## Dataset records:
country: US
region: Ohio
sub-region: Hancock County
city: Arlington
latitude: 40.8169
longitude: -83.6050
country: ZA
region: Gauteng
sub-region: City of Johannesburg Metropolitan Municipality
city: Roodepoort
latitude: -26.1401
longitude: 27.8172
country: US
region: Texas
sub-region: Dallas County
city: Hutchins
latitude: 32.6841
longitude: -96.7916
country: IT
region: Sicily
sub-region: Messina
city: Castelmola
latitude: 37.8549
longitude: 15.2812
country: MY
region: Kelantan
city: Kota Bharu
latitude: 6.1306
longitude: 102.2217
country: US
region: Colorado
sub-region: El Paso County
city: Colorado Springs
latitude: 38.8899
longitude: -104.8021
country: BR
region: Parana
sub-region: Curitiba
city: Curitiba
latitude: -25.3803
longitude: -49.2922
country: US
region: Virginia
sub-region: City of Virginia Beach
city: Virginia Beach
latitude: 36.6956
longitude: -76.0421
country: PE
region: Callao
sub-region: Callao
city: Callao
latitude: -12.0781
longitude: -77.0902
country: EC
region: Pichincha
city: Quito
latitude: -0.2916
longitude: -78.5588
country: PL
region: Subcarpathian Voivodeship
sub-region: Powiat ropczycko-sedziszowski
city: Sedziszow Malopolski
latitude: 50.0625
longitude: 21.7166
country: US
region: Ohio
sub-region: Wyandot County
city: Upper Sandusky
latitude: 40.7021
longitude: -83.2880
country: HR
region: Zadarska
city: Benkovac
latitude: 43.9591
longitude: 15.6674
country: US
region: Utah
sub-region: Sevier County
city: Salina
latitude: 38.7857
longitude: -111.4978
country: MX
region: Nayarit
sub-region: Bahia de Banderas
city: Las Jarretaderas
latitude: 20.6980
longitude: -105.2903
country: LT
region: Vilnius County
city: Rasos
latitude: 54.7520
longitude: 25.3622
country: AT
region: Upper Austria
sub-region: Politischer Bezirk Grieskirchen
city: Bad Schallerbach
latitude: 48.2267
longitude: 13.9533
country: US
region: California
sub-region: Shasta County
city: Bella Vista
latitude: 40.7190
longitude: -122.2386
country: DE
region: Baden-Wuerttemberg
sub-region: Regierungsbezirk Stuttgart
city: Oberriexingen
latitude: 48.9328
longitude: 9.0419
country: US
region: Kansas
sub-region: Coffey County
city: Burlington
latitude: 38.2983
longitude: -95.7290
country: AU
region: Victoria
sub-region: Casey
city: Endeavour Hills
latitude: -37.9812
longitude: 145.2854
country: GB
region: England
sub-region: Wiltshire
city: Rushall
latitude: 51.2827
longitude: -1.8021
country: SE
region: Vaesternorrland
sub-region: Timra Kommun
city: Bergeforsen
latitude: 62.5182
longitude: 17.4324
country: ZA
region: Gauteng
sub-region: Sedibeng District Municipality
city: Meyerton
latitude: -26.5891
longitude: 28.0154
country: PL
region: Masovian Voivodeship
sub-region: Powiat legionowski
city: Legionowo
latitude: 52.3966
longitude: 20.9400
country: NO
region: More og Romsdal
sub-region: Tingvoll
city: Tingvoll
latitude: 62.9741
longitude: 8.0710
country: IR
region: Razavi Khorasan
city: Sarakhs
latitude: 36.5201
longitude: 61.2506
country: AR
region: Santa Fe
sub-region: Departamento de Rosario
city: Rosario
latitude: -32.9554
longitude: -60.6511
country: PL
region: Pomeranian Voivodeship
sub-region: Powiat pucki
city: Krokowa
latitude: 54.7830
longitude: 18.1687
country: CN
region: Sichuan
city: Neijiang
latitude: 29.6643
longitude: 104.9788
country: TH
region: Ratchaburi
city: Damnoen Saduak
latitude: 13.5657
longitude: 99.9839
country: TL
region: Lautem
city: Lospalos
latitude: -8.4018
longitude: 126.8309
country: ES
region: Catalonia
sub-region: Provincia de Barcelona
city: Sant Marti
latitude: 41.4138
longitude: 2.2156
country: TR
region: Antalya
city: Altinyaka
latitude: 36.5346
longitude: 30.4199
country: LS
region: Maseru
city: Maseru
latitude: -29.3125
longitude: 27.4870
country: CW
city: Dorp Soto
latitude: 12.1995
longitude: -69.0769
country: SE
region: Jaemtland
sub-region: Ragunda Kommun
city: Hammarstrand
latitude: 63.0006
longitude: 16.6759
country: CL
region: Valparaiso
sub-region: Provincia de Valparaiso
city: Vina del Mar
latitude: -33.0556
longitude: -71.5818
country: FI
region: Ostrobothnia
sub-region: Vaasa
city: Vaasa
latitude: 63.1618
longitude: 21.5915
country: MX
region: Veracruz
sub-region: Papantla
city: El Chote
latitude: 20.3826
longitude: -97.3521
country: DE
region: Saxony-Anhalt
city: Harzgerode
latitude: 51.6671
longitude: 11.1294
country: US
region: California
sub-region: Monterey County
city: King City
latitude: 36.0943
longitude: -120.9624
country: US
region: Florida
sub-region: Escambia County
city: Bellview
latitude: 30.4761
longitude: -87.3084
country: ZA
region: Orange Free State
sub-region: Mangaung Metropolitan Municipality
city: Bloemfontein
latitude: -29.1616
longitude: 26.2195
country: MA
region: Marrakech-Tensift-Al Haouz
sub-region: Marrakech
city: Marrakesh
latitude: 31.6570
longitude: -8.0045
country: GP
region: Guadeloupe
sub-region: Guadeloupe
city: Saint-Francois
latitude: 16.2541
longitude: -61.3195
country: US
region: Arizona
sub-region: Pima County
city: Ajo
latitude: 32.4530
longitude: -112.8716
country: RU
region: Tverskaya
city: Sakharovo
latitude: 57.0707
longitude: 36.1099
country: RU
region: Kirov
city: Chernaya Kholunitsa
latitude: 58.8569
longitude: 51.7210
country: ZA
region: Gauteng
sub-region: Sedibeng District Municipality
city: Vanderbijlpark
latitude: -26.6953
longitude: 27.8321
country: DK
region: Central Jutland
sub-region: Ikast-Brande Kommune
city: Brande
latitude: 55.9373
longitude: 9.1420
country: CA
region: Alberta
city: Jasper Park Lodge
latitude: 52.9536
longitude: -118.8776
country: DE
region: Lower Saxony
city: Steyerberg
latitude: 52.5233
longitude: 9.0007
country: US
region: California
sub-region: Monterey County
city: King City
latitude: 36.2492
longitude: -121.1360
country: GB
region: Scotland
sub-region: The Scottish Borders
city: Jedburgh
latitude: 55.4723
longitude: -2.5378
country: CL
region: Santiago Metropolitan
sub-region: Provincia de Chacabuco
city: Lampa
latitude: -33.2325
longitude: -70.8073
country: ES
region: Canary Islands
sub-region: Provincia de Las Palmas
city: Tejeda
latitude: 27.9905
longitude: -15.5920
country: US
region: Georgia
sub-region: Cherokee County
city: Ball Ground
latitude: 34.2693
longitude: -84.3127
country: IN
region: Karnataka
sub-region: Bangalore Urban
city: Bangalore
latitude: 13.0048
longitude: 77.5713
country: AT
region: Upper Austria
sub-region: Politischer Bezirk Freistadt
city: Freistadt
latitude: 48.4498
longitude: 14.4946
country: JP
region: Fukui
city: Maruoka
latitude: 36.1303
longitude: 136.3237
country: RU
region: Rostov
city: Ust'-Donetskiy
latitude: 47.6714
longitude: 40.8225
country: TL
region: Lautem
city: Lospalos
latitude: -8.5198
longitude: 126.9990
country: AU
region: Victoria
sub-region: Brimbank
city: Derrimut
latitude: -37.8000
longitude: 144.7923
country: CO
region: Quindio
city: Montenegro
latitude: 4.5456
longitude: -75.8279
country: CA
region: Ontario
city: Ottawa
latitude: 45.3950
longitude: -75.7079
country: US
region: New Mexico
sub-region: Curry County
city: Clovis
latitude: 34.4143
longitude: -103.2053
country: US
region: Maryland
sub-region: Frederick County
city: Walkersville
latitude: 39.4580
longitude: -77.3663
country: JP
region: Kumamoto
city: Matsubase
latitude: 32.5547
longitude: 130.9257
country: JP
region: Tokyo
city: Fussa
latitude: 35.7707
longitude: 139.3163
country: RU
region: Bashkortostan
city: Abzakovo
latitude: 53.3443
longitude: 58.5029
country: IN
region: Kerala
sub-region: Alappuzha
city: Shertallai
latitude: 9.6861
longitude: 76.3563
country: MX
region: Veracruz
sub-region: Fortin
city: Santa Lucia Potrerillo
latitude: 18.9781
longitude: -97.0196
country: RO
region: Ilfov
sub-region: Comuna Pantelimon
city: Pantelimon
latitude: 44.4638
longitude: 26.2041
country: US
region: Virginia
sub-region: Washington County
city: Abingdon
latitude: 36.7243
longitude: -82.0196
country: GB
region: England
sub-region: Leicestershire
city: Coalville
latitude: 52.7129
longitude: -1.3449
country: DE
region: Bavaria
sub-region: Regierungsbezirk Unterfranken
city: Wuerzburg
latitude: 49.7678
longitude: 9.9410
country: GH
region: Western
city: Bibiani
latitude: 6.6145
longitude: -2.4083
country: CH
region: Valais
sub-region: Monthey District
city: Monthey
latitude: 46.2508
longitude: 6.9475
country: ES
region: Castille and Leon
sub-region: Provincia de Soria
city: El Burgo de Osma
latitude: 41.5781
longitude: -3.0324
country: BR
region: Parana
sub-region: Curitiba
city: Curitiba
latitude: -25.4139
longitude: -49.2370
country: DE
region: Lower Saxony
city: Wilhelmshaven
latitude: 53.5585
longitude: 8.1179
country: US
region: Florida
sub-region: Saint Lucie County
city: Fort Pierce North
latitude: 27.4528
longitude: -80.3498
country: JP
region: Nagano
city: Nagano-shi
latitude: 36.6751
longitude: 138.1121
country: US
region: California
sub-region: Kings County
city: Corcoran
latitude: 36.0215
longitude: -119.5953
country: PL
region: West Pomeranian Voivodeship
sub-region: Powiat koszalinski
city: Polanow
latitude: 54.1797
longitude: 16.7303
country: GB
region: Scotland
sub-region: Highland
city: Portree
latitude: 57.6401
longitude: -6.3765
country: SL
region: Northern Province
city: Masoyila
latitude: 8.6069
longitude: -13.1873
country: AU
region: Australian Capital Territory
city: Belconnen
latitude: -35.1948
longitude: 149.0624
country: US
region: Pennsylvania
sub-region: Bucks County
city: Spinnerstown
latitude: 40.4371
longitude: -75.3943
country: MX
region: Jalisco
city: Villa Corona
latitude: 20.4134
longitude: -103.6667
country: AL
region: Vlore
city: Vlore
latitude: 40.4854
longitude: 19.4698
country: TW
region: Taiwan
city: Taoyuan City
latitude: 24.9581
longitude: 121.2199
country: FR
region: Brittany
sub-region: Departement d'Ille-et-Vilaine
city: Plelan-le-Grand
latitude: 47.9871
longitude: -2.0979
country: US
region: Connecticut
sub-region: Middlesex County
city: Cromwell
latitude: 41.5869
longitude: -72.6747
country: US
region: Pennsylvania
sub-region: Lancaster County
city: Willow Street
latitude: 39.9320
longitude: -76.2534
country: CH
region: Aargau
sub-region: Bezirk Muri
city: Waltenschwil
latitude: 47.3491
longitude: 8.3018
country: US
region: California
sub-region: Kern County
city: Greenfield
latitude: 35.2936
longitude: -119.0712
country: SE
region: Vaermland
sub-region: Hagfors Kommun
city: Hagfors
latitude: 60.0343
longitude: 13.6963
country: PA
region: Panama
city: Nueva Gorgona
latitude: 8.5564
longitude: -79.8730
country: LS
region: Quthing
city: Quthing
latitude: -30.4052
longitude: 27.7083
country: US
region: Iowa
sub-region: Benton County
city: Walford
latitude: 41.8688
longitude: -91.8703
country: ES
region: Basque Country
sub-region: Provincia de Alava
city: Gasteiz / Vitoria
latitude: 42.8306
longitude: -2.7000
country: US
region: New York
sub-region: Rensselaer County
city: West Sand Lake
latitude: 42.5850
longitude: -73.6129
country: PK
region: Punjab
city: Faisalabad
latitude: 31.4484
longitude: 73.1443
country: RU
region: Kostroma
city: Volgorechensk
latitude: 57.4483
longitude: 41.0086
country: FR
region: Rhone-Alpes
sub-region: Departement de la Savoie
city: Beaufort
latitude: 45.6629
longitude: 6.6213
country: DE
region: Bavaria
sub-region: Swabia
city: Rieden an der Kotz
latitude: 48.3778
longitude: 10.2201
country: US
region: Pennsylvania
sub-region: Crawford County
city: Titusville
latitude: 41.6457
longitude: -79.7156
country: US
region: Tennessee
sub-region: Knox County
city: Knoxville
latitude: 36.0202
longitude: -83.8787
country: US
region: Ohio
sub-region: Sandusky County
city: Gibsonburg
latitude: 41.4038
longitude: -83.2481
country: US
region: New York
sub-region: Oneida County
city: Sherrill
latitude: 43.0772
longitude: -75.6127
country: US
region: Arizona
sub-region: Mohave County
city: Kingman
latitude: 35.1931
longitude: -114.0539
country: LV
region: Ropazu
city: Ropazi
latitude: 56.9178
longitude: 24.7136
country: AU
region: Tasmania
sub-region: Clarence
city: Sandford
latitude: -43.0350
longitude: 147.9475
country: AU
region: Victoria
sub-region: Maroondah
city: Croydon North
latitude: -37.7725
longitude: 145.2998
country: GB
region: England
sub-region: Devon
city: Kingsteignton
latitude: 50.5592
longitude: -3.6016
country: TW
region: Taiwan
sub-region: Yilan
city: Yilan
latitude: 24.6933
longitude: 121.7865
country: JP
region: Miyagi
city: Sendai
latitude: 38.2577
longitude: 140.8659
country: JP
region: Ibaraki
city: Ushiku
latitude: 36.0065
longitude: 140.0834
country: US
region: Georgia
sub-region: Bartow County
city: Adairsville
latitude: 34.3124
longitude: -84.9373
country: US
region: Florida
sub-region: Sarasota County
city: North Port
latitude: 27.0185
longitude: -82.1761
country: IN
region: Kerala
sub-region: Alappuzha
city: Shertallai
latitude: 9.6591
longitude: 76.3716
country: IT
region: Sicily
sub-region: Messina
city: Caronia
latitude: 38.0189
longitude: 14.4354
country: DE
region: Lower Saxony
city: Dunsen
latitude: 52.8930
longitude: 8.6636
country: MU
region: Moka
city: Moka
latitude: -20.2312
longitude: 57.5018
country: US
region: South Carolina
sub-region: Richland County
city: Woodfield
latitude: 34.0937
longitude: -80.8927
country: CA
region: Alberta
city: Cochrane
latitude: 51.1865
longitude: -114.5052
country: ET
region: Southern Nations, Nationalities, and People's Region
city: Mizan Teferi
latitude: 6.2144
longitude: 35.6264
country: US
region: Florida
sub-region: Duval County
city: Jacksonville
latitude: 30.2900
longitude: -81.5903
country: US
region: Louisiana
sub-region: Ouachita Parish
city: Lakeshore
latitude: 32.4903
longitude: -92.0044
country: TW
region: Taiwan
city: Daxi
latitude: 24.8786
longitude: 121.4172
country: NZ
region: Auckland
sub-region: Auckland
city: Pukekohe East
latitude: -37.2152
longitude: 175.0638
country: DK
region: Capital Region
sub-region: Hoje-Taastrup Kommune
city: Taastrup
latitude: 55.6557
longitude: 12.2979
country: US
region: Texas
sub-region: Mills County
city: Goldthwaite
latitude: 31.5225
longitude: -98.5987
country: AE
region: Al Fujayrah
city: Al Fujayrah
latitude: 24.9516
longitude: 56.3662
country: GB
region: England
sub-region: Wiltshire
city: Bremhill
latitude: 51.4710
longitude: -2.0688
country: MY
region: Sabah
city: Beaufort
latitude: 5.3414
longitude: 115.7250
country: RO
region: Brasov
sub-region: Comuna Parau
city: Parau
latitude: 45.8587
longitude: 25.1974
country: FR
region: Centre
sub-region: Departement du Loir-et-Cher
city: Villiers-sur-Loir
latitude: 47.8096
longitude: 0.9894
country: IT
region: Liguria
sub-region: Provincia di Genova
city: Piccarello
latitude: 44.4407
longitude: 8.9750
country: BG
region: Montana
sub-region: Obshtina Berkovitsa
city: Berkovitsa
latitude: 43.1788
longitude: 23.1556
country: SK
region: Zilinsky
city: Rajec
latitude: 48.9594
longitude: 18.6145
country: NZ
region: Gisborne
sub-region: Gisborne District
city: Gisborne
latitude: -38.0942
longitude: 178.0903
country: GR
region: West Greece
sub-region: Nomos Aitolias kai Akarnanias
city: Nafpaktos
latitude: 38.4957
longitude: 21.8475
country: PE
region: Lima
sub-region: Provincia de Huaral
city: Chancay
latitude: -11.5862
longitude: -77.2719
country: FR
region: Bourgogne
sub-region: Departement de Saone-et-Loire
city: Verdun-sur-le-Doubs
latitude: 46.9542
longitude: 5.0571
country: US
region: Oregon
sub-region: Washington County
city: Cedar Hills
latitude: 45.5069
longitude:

## Work instructions:
Reproduce the entries above unchanged, from the start through the line with "latitude: 32.6841", that line included.

## Full output:
country: US
region: Ohio
sub-region: Hancock County
city: Arlington
latitude: 40.8169
longitude: -83.6050
country: ZA
region: Gauteng
sub-region: City of Johannesburg Metropolitan Municipality
city: Roodepoort
latitude: -26.1401
longitude: 27.8172
country: US
region: Texas
sub-region: Dallas County
city: Hutchins
latitude: 32.6841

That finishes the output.